Cadence is just a tool/technique/skill, one of many things that you use to try to optimize your cycling. A faster cadence magnifies your pedaling flaws. If you bounce at 90 rpm then you're not pedaling very efficiently and you're not getting as much out of your fitness as you can. Cycling is a form-oriented sport. Bad form is very hard to correct because it's hard to focus on something so fast and repetitious as pedaling. The better your form the broader your potential. Poor form is an immediate limiter in potential. It doesn't mean you'll be bad, it just means you won't be as good.
To work on improving cadence you can spin well above your goal cadence. Just like intervals improve speed you can do "cadence intervals". Try to sustain a much higher cadence, smoothly and fluidly. When I started racing I tried to finish an hour with a 120 rpm average. This meant spending most of my time at 125+ rpm. After that 90 rpm felt slow.

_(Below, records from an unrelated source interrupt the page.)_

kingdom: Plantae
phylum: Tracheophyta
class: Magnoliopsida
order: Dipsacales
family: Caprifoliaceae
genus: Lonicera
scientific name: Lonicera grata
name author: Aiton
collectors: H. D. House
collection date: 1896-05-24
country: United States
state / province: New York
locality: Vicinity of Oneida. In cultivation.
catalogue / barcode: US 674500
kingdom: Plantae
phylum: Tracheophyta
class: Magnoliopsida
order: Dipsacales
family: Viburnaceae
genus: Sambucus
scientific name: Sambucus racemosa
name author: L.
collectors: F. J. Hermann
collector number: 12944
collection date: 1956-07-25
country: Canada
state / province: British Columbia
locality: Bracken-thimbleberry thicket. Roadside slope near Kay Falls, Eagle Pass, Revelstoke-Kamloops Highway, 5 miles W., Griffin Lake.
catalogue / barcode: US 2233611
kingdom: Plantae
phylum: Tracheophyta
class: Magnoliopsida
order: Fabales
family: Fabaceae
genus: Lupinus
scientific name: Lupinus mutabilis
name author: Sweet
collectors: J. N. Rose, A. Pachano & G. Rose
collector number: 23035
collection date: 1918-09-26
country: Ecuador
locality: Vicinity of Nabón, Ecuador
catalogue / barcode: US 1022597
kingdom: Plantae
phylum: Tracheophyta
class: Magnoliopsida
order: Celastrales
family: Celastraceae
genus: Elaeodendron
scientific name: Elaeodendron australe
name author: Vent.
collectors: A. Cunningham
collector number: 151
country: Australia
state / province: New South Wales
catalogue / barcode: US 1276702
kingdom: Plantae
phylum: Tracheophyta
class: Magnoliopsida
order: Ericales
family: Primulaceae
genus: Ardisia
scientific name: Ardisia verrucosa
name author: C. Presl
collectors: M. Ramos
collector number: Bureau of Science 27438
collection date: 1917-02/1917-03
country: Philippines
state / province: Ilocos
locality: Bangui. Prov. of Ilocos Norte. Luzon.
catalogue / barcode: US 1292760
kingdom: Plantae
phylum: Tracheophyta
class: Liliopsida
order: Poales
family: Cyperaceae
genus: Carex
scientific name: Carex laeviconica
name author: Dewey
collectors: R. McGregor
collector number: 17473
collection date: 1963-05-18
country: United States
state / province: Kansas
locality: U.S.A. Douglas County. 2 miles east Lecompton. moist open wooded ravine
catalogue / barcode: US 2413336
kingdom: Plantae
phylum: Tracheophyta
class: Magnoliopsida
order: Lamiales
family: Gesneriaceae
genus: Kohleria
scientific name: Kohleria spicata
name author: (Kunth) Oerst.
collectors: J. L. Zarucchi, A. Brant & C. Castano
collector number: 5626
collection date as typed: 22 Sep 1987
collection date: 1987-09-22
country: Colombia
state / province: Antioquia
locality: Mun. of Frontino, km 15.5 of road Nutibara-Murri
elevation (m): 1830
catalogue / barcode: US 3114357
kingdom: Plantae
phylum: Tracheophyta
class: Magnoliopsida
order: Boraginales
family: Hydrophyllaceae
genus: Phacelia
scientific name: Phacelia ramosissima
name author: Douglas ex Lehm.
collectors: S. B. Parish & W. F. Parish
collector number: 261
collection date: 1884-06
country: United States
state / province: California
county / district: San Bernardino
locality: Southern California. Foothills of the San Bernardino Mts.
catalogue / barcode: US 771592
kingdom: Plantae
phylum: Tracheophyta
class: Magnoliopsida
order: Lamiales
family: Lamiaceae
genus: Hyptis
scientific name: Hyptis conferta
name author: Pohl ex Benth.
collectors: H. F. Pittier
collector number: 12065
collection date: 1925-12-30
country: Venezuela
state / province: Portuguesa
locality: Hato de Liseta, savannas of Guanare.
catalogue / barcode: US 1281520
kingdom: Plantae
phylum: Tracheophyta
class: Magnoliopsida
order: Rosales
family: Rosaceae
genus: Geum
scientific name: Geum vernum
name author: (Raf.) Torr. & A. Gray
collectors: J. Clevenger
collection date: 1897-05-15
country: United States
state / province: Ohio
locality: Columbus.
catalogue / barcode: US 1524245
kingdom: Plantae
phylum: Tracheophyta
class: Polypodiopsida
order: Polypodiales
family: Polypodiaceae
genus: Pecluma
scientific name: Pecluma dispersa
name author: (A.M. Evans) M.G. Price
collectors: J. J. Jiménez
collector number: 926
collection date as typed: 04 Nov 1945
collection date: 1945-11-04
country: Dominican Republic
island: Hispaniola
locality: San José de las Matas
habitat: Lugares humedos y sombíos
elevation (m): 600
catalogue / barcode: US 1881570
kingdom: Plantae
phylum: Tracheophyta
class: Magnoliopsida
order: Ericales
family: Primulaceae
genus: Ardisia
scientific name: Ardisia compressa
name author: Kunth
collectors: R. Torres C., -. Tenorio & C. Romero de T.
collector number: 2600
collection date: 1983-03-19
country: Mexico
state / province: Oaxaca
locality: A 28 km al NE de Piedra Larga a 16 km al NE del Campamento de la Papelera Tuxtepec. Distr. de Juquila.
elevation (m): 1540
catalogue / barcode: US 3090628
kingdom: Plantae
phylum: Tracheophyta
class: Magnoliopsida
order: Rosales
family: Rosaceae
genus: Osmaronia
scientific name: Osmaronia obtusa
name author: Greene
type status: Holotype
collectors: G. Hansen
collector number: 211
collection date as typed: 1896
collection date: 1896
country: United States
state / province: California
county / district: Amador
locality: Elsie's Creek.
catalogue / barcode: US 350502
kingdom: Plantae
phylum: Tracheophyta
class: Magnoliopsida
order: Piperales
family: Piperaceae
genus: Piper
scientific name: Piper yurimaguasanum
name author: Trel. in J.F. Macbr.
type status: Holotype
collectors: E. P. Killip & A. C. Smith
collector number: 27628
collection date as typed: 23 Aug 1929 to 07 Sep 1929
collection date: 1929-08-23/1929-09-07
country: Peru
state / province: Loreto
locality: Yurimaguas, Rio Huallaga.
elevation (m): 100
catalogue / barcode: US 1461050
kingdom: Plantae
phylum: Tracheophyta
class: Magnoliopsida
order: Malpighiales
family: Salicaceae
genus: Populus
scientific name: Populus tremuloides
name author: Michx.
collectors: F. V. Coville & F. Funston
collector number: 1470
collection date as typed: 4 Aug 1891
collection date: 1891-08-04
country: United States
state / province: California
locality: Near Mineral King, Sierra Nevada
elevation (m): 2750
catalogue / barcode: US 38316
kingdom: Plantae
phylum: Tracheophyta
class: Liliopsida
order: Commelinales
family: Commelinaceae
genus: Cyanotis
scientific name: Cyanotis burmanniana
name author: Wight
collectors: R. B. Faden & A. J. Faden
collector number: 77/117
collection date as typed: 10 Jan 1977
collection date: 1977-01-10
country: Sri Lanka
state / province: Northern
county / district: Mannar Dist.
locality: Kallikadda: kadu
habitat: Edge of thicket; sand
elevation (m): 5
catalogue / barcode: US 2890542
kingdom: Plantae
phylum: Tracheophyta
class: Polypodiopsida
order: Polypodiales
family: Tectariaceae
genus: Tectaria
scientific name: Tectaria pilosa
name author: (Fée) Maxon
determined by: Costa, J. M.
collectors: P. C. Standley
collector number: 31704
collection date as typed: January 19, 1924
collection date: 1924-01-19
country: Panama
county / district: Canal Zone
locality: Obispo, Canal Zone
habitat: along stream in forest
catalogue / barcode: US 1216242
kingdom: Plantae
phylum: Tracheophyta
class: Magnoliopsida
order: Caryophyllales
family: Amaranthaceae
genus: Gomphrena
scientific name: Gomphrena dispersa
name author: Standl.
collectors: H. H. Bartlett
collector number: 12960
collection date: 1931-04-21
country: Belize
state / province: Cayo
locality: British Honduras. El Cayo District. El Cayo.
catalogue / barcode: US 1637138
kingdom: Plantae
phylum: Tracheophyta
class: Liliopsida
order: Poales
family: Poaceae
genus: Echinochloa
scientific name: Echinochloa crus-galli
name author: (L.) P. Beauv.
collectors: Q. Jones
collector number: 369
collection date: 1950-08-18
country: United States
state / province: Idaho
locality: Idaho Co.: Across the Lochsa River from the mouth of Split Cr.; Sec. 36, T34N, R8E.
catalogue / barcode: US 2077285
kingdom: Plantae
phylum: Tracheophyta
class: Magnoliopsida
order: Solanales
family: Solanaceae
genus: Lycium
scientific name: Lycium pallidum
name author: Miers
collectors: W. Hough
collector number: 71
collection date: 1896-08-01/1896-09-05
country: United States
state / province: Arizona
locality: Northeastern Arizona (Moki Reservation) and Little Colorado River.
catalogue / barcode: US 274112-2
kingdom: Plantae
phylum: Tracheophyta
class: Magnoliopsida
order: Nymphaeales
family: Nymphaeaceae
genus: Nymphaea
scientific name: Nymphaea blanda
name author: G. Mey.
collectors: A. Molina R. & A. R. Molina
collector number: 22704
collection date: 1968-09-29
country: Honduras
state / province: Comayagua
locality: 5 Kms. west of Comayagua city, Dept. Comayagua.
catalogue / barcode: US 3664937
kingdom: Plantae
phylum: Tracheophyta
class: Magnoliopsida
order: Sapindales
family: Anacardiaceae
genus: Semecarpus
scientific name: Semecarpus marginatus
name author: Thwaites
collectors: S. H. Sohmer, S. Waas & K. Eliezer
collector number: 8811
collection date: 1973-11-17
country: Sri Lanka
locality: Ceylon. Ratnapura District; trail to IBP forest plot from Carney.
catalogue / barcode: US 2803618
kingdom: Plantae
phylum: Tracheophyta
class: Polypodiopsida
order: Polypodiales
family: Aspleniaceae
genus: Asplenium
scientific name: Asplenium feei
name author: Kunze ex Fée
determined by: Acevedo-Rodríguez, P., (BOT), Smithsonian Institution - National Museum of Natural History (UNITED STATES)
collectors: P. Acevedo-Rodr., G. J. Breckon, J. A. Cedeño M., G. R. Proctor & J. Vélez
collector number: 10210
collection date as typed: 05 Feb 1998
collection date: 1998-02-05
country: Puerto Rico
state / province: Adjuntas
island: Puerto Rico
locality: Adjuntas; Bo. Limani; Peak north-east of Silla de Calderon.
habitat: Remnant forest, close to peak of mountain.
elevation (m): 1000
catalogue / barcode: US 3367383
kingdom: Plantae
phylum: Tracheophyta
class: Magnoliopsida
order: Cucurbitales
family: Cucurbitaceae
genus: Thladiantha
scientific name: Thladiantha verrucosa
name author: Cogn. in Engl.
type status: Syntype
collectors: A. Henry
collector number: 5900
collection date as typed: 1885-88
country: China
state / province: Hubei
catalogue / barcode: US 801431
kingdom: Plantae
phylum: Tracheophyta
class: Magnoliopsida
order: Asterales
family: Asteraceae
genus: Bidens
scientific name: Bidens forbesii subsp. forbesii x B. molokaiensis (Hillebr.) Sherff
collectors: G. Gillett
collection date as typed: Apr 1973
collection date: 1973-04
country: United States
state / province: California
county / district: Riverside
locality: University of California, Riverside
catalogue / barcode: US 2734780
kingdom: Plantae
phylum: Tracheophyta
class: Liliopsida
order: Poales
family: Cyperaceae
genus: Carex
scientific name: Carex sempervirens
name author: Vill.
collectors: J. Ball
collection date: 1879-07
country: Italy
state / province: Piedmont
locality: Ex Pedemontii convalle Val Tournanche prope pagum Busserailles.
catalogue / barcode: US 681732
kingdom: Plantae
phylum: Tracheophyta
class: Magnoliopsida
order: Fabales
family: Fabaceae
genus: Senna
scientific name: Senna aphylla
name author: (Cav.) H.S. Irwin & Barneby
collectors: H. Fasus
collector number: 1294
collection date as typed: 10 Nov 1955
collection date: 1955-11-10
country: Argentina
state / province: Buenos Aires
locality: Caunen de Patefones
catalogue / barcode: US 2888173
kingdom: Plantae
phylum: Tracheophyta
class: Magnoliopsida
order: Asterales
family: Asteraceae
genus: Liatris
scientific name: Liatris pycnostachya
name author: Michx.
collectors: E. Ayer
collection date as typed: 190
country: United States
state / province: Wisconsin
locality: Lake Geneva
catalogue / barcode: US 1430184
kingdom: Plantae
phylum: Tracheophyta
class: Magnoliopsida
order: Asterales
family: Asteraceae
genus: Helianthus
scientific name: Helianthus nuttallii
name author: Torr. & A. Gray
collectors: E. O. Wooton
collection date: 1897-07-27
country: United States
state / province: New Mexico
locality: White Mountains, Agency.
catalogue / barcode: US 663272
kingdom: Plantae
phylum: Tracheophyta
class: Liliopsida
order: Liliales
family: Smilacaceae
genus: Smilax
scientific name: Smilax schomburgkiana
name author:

You can also use a trick where you overgear first then shift down. Push a bit at a lower cadence (relatively speaking), so use a bigger gear at, say, 80 rpm. Then shift into a lower gear. It'll feel a bit easy. Don't look at your computer, just maintain perceived speed. You'll fine that your cadence is higher than you expect.
Ultimately cadence itself doesn't improve your cycling. It's just one part of your whole cycling repertoire. However a fluid and efficient pedal stroke will improve your cycling, allowing you to increase your speed and efficiency dramatically (I'll say that for an average rider in their 20s to 40s I've seen about an 8-10 mph increase in maximum speed after doing speed work, and we're talking normal riders). So will putting less load on your muscles during a ride - spinning faster puts the load on your aerobic system, allowing you to respond quickly to pace changes and such. You want your legs to be "cadence-elastic", able to pedal from 50 rpm to 130 rpm under load, up to 200+ rpm with little/no load.